There is a common misconception that learners must have some prior knowledge in order to be able to benefit from (or even function in) a task-based language program. In the United States public school context, as in many other educational settings, teachers are overstretched and under-supported in their day-to-day functions, rendering any desire to innovate and try to implement approaches that deviate from traditional grammar-based approaches virtually impossible. As a result, teachers often rely on teacher-centered instruction in the L1 and lose invaluable opportunities with the target language, particularly when it comes to encouraging opportunities for interaction and focus on form. In this talk, I will discuss collaborative efforts between acquisition researchers and elementary school teachers in Bloomington, Indiana (USA) who are working together to create and pilot to meaningful, form-focused tasks tasks for elementary-level “exposure track” Spanish, a program where learners are given 50-minutes of language time per week.

First, I discuss the status quo before the aforementioned collaboration: in this school district, individual teachers are responsible for creating 50-minute lessons for approximately 900 students, from pre-kindergarten (age 5) through fifth grade (age 11) levels. Lessons were taught in the L1, English, and students were not anticipated to progress from one year to the next. In fact, lessons were largely recycled from year to year, starting over again with the most basic information each fall (e.g., hola, mi nombre es, etc.). I share data from receptive and productive interactive classroom and one-on-one tasks that demonstrate the lack of knowledge that resulted from this previous iteration of the program and the frustration on the part of the teachers, who were under-supported in terms of resources and time. I juxtapose this data with examples from the same age group from a Spanish-English dual-language immersion program in the United States to show just how capable novice learners in this age-group and context are able to interact meaningfully while also focusing their attention on form, illustrated via excerpts from interaction-based classroom data.

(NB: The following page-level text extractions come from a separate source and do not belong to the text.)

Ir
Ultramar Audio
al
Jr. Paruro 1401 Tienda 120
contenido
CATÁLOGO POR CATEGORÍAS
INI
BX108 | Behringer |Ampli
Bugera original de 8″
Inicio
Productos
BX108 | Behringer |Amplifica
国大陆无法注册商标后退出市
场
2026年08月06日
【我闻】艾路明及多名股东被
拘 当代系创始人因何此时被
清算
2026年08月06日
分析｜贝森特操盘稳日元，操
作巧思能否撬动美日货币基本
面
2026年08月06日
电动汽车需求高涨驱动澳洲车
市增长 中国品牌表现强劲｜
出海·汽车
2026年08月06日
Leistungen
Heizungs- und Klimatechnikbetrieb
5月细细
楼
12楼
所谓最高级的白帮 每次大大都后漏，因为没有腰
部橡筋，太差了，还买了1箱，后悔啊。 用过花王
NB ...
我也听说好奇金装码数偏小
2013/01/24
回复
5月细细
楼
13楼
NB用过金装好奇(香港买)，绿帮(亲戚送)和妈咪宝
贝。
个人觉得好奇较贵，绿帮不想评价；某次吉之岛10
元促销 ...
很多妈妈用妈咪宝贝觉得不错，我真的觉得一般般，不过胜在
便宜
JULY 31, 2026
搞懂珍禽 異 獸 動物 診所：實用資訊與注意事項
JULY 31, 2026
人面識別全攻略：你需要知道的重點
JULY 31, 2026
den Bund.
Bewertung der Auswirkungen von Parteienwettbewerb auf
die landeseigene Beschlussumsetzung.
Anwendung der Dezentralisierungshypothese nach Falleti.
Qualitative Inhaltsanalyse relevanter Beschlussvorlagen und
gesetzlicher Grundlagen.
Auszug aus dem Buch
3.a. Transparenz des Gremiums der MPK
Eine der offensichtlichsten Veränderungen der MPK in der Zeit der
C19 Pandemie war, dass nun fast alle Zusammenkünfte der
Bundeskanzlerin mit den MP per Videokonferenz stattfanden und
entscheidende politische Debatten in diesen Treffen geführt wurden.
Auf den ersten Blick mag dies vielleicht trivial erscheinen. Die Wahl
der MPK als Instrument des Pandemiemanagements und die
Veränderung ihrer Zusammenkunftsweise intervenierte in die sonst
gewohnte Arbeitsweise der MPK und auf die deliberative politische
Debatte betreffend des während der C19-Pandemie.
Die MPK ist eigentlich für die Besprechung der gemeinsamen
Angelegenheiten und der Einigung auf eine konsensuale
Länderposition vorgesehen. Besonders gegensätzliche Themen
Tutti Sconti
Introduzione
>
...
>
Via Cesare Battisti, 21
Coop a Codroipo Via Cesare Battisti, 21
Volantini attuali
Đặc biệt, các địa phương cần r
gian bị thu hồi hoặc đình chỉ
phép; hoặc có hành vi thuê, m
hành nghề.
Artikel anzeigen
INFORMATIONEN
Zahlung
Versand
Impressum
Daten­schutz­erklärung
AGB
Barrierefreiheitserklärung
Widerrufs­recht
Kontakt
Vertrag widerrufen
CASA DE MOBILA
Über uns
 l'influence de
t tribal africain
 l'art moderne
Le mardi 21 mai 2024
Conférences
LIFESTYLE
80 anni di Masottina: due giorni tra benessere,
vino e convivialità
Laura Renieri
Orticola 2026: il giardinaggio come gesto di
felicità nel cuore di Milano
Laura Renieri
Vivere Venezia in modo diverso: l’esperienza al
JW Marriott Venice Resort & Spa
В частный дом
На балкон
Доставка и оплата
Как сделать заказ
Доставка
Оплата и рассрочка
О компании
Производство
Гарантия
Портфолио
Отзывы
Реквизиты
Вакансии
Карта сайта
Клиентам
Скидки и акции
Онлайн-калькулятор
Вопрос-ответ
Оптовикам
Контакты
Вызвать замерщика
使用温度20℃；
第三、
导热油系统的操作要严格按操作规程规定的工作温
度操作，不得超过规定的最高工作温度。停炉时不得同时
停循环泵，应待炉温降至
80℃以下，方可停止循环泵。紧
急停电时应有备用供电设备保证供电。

Next, I will outline the ongoing collaborative efforts between the acquisition researchers and elementary school teachers, focusing on the goals we have this semester, the data that demonstrate that “absolute zero” learners are capable of learning the target language via tasks and stressing the necessity of collaboration and support for elementary-level public school teachers in the US, an exceptionally under-served, knowledgeable and passionate resource with the critically important opportunity to expand the worldview of one young mind at a time.

Finally, I will discuss our future plans for expansion for this program, inviting the teachers in the audience to become involved as we make this initiative international, increasing opportunities for language learning and global-mindedness across students and teachers alike.